Pria Kubu Raya Kabur 4 Bulan gegara Takut Ketahuan Perkosa Keponakan

Kalimantan Barat

Pria Kubu Raya Kabur 4 Bulan gegara Takut Ketahuan Perkosa Keponakan

Ocsya Ade CP - detikKalimantan
Selasa, 21 Jul 2026 15:58 WIB
Ilustrasi penangkapan, ilustrasi borgol
Foto: Ilustrasi borgol (A.Prasetia/detikcom)
Kubu Raya -

Polisi mengungkap alasan SG (45), pria yang diduga memperkosa keponakannya yang masih berusia 12 tahun, memilih kabur selama empat bulan. Pelaku mengaku panik setelah melihat unggahan ibu korban di media sosial yang membahas dugaan kekerasan seksual tersebut.

Kasubsi Penmas Polres Kubu Raya, Aiptu Ade mengatakan, unggahan itu membuat SG sadar kasus yang selama ini disembunyikannya telah diketahui publik dan masuk ke proses hukum.

"Pelaku mengaku melarikan diri karena panik melihat status ibu korban di media sosial. Dia tahu kasus ini sudah mencuat dan takut ditangkap polisi," kata Ade, Selasa (21/7/2026).

ADVERTISEMENT

SCROLL TO CONTINUE WITH CONTENT

Sejak saat itu, SG berpindah-pindah tempat untuk menghindari kejaran petugas. Namun, pelariannya berakhir setelah tim gabungan Satreskrim Polres Kubu Raya dan Polda Kalbar berhasil menangkapnya di kawasan Tanjung Hulu pada Jumat (17/7).

Usai ditangkap, SG langsung dibawa ke Polres Kubu Raya untuk menjalani pemeriksaan. Polisi telah menetapkan pria tersebut sebagai tersangka dan menahannya untuk kepentingan penyidikan.

Ade menegaskan penyidik masih mendalami seluruh rangkaian peristiwa, termasuk motif dan modus yang digunakan pelaku saat diduga melakukan kekerasan seksual terhadap korban.

"Saat ini SG masih menjalani proses penyidikan mendalam di Polres Kubu Raya untuk membongkar seluruh motif dan modus operandi yang digunakannya.
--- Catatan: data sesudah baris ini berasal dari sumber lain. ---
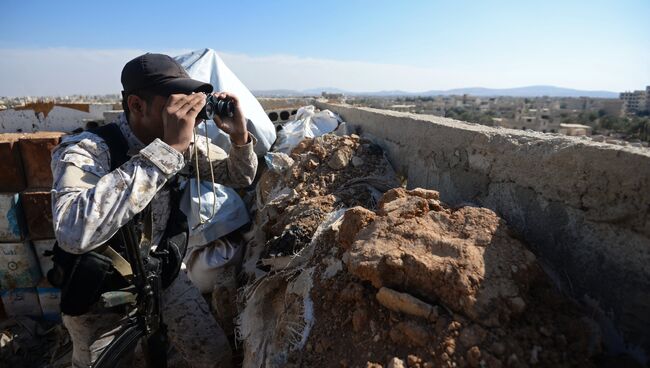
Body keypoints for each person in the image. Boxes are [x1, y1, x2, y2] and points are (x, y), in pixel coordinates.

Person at [50, 53, 258, 367]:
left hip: (162, 272)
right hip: (102, 293)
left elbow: (240, 176)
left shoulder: (181, 143)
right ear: (136, 105)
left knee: (214, 355)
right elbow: (72, 231)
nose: (188, 115)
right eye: (176, 105)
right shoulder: (89, 150)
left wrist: (239, 137)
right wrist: (165, 153)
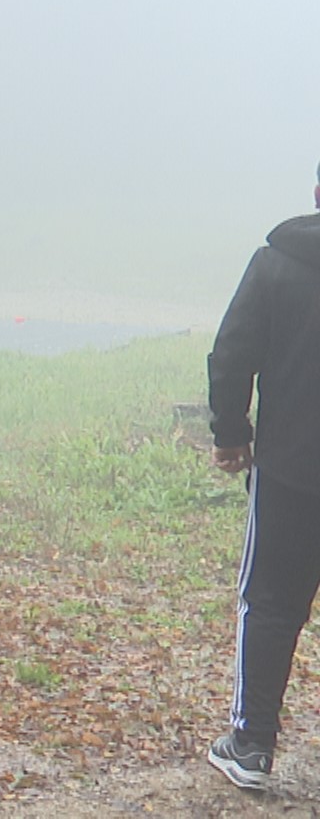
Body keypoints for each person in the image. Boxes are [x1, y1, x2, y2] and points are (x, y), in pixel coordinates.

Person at [205, 164, 320, 791]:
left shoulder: (275, 265)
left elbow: (232, 353)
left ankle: (250, 745)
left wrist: (230, 435)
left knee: (271, 604)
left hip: (290, 474)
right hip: (288, 470)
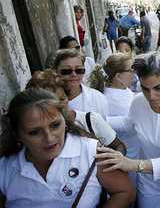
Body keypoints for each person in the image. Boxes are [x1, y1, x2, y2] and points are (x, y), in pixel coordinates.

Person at [95, 51, 160, 208]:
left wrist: (132, 164)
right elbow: (128, 122)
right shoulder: (138, 100)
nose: (151, 96)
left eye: (158, 88)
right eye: (145, 89)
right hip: (148, 181)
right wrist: (95, 120)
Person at [0, 88, 135, 207]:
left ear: (64, 121)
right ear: (18, 135)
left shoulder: (91, 153)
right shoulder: (5, 168)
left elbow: (125, 192)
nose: (49, 138)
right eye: (34, 132)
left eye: (55, 125)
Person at [25, 69, 126, 155]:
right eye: (51, 103)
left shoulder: (89, 120)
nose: (59, 106)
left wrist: (115, 159)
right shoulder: (32, 133)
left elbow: (119, 145)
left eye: (62, 99)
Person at [87, 52, 141, 195]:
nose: (134, 74)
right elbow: (132, 123)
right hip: (128, 155)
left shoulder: (120, 90)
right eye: (131, 70)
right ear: (118, 76)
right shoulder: (115, 99)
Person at [54, 49, 109, 116]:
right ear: (56, 72)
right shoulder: (48, 100)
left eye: (79, 70)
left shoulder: (98, 98)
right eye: (67, 71)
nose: (74, 74)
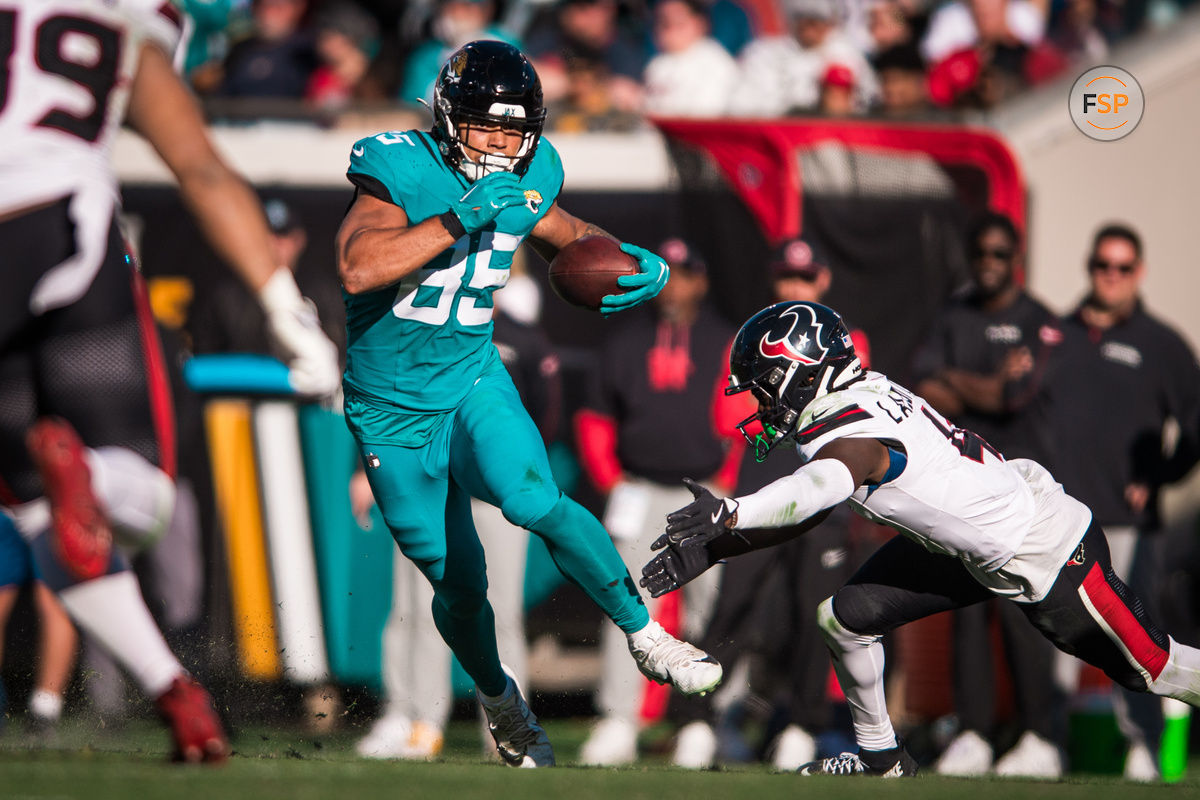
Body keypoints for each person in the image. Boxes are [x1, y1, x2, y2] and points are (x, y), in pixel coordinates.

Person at [334, 39, 722, 769]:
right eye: (486, 127)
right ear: (450, 118)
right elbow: (358, 268)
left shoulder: (534, 169)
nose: (501, 144)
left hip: (474, 378)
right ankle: (497, 699)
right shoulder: (397, 167)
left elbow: (563, 232)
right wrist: (457, 218)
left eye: (515, 131)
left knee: (532, 496)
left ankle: (646, 634)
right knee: (458, 584)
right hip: (390, 410)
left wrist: (625, 255)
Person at [641, 300, 1200, 778]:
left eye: (763, 388)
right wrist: (719, 546)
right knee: (845, 617)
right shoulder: (856, 396)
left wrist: (732, 513)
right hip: (970, 548)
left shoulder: (851, 434)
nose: (760, 405)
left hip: (1044, 548)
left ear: (799, 372)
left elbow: (825, 482)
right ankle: (883, 761)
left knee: (1152, 668)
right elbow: (813, 507)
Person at [0, 0, 340, 763]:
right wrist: (286, 309)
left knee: (33, 510)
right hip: (61, 232)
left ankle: (171, 692)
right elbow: (200, 167)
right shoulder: (109, 19)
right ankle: (89, 473)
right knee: (140, 500)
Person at [669, 239, 870, 770]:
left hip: (824, 488)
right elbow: (722, 415)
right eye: (786, 279)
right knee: (732, 603)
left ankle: (802, 727)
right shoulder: (755, 340)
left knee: (815, 612)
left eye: (804, 280)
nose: (794, 290)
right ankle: (695, 720)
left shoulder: (850, 341)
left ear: (822, 282)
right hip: (762, 480)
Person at [356, 284, 556, 760]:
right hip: (436, 491)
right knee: (420, 610)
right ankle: (421, 720)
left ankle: (510, 728)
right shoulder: (421, 329)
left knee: (502, 613)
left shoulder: (520, 339)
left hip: (494, 499)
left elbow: (546, 418)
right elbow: (388, 402)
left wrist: (517, 477)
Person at [574, 238, 739, 766]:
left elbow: (745, 419)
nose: (675, 285)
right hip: (641, 488)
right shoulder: (626, 340)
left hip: (706, 491)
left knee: (712, 608)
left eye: (686, 273)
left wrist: (729, 484)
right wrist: (612, 480)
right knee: (627, 603)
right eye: (667, 274)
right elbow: (595, 415)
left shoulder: (723, 339)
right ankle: (619, 720)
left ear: (702, 280)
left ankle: (711, 722)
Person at [912, 212, 1065, 777]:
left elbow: (1015, 398)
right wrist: (987, 385)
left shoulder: (1042, 322)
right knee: (967, 614)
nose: (989, 264)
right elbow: (924, 391)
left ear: (1016, 257)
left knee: (1028, 614)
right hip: (966, 490)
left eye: (1000, 254)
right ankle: (973, 733)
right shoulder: (954, 314)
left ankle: (1040, 736)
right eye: (981, 253)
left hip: (1024, 491)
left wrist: (966, 384)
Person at [1047, 223, 1200, 781]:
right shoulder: (1055, 335)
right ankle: (1046, 743)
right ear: (1090, 268)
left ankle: (1143, 745)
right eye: (1102, 266)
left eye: (1123, 267)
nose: (1111, 277)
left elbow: (1196, 425)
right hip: (1056, 523)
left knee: (1132, 635)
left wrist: (1158, 474)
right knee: (1053, 635)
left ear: (1139, 273)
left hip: (1128, 523)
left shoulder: (1162, 344)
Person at [0, 516, 78, 735]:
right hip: (44, 507)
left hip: (32, 506)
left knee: (53, 603)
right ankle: (45, 710)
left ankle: (45, 710)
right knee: (54, 604)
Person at [640, 0, 739, 118]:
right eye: (664, 23)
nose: (671, 30)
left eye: (678, 23)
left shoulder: (715, 61)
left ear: (699, 24)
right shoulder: (656, 65)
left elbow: (703, 115)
Kami pastikan proses hukum berjalan sesuai ketentuan yang berlaku demi keadilan korban," ujarnya.

Dalam perkara ini, penyidik menjerat SG dengan ketentuan dalam Undang-Undang Perlindungan Anak, yakni Pasal 81 juncto Pasal 76D Undang-Undang Nomor 35 Tahun 2014 tentang Perlindungan Anak sebagaimana telah diubah dengan Undang-Undang Nomor 17 Tahun 2016.

Ancaman hukumannya maksimal 15 tahun penjara, dengan kemungkinan pemberatan pidana sesuai ketentuan yang berlaku.